Bunların en başında, bir nevi mahvolmuş çevre geliyor. Anno 2070’de doğal felaket sadece hikayenin başlaması için yapılmış birşey değil. Sizler bu doğal felaketin gerçek manada varlığını oyun boyunca hissedebiliyorsunuz. Tıpkı eski oyunlarda adalardaki genişleme mantığında olduğu gibi burada da yerleşimdeki tutumunuz önemli bir rol oynuyor. Öte yandan eski zamandan farklı olarak inşaa ettiğiniz binalar ve kaynak toplama yöntemlerinizin oyunda büyük etkileri mevcut.

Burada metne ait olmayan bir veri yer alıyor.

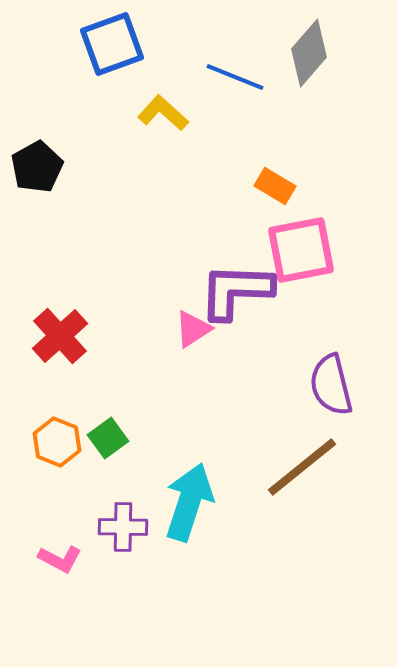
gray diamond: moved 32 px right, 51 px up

Klasik sebep-sonuç ilişkisinin etkisi ile yerleşimde harcadığınız çaba sonucunda karşınıza doğanın bu tavrınıza olan cevapları çıkıyor. Bu nazik eko sistem sizleri dikkatle takip edip bir şekilde yaptıklarınızın iyi ya da kötü bedellerini karşınıza çıkartıyor. Eski oyunlardaki klasik, ekonomi temelli şehir kurmanın yanına gelen bu yeni özellik ile de oyun daha bir zevkli hal alıyor.

Bunu sağlamak için seçmeniz gereken iki ana grup ise (Ecos vs. Tycoon) önünüze iki farklı yol çıkartıyor. Demin de bahsettiğimiz bu gruplar birbirlerine zıt bir şekilde yaşam mücadelesi verirken kendi yöntemlerince zorlukların karşısında duruyorlar. Öte yandan bir süre sonra da Tech’ler her iki grubunda vazgeçilmez destekçileri oluyorlar.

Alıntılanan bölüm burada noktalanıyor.